Moreover, is the HBOOK/PAW/ROOT way the right way anymore? That kind of API encourages the creation of many small objects, each a 1-, 2-, or 3-dimensional binning of the data, and profiles are a completely separate case from visualizing distributions (the legacy of the HPROF package). That was great for analyses when I was a grad student, in which all the data I wanted to fit were in a single histogram, but now physicists are performing massively combined fits using many histograms to specify signal and control regions and systematic variations of the same distribution. Hundreds of little histograms that have to be filled different ways then have to be gathered up and put into the right places in the fit— the CMS Combine tool's configuration is getting very complicated.

histbook attempts to solve some of that, but we're going to need to make big changes to iterate toward the right solution. Instead of building "the right" histogramming library, I think it makes more sense at this point to make the right histogram representation so that users can move between histogramming libraries without manual translations at the border. So I've been focusing on the smaller problem of just representing histograms in as general a way as possible: not filling, adding, or plotting. (See https://github.com/diana-hep/histos, a histogram protocol in development using Google Flatbuffers.) Boost.Histogram will likely be the best histogram-filler, but it remains to be seen what is the most convenient way to manipulate them or plot them.
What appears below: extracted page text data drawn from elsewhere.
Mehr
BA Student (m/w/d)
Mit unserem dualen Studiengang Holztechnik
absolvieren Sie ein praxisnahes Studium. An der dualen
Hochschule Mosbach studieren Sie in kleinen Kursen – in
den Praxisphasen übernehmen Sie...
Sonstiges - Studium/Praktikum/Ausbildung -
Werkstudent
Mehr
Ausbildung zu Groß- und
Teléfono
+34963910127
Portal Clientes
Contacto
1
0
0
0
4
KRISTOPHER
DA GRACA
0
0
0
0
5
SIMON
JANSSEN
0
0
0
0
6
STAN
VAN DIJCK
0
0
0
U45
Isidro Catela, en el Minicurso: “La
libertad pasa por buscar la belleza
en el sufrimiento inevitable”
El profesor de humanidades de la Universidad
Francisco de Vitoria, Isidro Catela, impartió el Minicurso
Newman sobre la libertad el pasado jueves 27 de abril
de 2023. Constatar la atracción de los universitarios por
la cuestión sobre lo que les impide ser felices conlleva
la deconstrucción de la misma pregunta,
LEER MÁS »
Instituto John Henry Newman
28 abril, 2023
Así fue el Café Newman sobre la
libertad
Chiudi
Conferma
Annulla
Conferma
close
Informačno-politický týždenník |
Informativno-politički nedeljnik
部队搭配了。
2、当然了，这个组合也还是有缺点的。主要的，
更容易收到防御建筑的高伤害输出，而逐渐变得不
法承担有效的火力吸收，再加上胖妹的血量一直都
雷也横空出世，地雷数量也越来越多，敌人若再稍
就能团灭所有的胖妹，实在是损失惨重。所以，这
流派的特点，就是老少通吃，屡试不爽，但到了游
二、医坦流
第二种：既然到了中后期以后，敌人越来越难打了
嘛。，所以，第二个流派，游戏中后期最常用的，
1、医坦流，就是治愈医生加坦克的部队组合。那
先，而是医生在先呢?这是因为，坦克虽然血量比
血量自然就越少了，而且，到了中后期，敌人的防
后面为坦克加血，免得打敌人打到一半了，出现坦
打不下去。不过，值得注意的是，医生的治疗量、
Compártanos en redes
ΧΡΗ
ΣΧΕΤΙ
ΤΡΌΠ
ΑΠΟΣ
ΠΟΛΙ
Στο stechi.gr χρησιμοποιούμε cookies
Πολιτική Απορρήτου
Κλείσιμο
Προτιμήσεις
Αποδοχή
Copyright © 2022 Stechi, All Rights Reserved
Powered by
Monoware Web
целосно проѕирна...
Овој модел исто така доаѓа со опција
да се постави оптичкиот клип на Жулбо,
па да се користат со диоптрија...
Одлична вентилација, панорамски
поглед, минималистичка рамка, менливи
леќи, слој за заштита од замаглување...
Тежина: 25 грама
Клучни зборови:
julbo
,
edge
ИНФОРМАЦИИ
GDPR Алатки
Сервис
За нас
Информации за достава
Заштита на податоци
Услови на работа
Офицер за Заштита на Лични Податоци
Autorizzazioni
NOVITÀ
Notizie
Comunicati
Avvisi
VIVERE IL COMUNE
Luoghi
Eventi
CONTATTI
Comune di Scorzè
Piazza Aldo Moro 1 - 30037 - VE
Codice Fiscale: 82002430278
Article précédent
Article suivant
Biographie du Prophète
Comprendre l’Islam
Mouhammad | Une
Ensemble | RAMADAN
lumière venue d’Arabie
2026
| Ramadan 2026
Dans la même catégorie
Anything that goes into histbook will be raw material for that development. If, for instance, you want to add the Clopper-Pearson error calculation to histbook as a pull request, I'll accept it and it will make it that much easier to integrate it into future histogramming libraries. I just don't want to get your hopes up that histbook itself will be a fixed syntax going forward.

weidenka commented 5 years ago

Thanks a lot for your work and your detailed explanations.